** Exercise objective **
Print each record below word for word.

(Provided entries)

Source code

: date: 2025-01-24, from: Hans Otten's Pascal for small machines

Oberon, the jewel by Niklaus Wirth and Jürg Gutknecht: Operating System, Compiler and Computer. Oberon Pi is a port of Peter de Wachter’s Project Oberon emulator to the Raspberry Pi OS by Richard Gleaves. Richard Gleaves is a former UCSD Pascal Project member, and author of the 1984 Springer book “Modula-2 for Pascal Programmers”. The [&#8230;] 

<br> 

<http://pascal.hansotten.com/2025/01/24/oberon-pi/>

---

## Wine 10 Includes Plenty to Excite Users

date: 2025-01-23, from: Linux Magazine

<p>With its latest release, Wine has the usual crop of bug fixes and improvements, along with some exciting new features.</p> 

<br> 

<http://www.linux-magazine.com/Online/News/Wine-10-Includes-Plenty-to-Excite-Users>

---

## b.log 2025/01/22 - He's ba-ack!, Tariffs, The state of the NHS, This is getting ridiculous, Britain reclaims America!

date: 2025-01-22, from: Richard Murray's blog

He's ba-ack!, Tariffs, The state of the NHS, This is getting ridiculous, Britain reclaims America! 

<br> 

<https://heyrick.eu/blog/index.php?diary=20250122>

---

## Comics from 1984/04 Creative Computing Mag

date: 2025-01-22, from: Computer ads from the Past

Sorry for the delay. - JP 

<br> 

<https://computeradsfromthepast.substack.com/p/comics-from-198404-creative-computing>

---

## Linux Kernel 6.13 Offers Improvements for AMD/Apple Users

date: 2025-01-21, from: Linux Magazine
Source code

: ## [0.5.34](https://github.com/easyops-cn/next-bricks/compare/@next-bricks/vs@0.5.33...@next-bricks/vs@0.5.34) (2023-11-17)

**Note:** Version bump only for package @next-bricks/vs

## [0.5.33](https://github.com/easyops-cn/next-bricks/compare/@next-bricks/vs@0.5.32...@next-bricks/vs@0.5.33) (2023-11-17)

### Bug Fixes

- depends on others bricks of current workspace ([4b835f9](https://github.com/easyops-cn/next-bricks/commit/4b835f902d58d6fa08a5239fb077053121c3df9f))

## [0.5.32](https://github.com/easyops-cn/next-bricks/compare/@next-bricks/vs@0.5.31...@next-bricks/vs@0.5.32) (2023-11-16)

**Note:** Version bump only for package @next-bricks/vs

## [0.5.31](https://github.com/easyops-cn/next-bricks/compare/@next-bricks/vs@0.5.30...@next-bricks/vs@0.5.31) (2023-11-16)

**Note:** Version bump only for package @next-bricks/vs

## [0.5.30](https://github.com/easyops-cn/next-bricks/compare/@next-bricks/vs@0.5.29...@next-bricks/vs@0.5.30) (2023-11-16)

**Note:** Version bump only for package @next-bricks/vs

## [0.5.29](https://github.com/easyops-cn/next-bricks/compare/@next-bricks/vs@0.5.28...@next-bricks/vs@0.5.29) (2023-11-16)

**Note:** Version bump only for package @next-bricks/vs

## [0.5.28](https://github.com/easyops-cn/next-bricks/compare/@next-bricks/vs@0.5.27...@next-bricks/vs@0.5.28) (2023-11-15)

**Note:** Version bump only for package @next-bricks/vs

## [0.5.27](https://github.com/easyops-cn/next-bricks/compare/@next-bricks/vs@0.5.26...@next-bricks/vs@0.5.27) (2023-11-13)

(End Provided entries)

** Written solution **
Source code

: date: 2025-01-24, from: Hans Otten's Pascal for small machines

Oberon, the jewel by Niklaus Wirth and Jürg Gutknecht: Operating System, Compiler and Computer. Oberon Pi is a port of Peter de Wachter’s Project Oberon emulator to the Raspberry Pi OS by Richard Gleaves. Richard Gleaves is a former UCSD Pascal Project member, and author of the 1984 Springer book “Modula-2 for Pascal Programmers”. The [&#8230;] 

<br> 

<http://pascal.hansotten.com/2025/01/24/oberon-pi/>

---

## Wine 10 Includes Plenty to Excite Users

date: 2025-01-23, from: Linux Magazine

<p>With its latest release, Wine has the usual crop of bug fixes and improvements, along with some exciting new features.</p> 

<br> 

<http://www.linux-magazine.com/Online/News/Wine-10-Includes-Plenty-to-Excite-Users>

---

## b.log 2025/01/22 - He's ba-ack!, Tariffs, The state of the NHS, This is getting ridiculous, Britain reclaims America!

date: 2025-01-22, from: Richard Murray's blog

He's ba-ack!, Tariffs, The state of the NHS, This is getting ridiculous, Britain reclaims America! 

<br> 

<https://heyrick.eu/blog/index.php?diary=20250122>

---

## Comics from 1984/04 Creative Computing Mag

date: 2025-01-22, from: Computer ads from the Past

Sorry for the delay. - JP 

<br> 

<https://computeradsfromthepast.substack.com/p/comics-from-198404-creative-computing>

---

## Linux Kernel 6.13 Offers Improvements for AMD/Apple Users

date: 2025-01-21, from: Linux Magazine
Source code

: ## [0.5.34](https://github.com/easyops-cn/next-bricks/compare/@next-bricks/vs@0.5.33...@next-bricks/vs@0.5.34) (2023-11-17)

**Note:** Version bump only for package @next-bricks/vs

## [0.5.33](https://github.com/easyops-cn/next-bricks/compare/@next-bricks/vs@0.5.32...@next-bricks/vs@0.5.33) (2023-11-17)

### Bug Fixes

- depends on others bricks of current workspace ([4b835f9](https://github.com/easyops-cn/next-bricks/commit/4b835f902d58d6fa08a5239fb077053121c3df9f))

## [0.5.32](https://github.com/easyops-cn/next-bricks/compare/@next-bricks/vs@0.5.31...@next-bricks/vs@0.5.32) (2023-11-16)

**Note:** Version bump only for package @next-bricks/vs

## [0.5.31](https://github.com/easyops-cn/next-bricks/compare/@next-bricks/vs@0.5.30...@next-bricks/vs@0.5.31) (2023-11-16)

**Note:** Version bump only for package @next-bricks/vs

## [0.5.30](https://github.com/easyops-cn/next-bricks/compare/@next-bricks/vs@0.5.29...@next-bricks/vs@0.5.30) (2023-11-16)

**Note:** Version bump only for package @next-bricks/vs

## [0.5.29](https://github.com/easyops-cn/next-bricks/compare/@next-bricks/vs@0.5.28...@next-bricks/vs@0.5.29) (2023-11-16)

**Note:** Version bump only for package @next-bricks/vs

## [0.5.28](https://github.com/easyops-cn/next-bricks/compare/@next-bricks/vs@0.5.27...@next-bricks/vs@0.5.28) (2023-11-15)

**Note:** Version bump only for package @next-bricks/vs

## [0.5.27](https://github.com/easyops-cn/next-bricks/compare/@next-bricks/vs@0.5.26...@next-bricks/vs@0.5.27) (2023-11-13)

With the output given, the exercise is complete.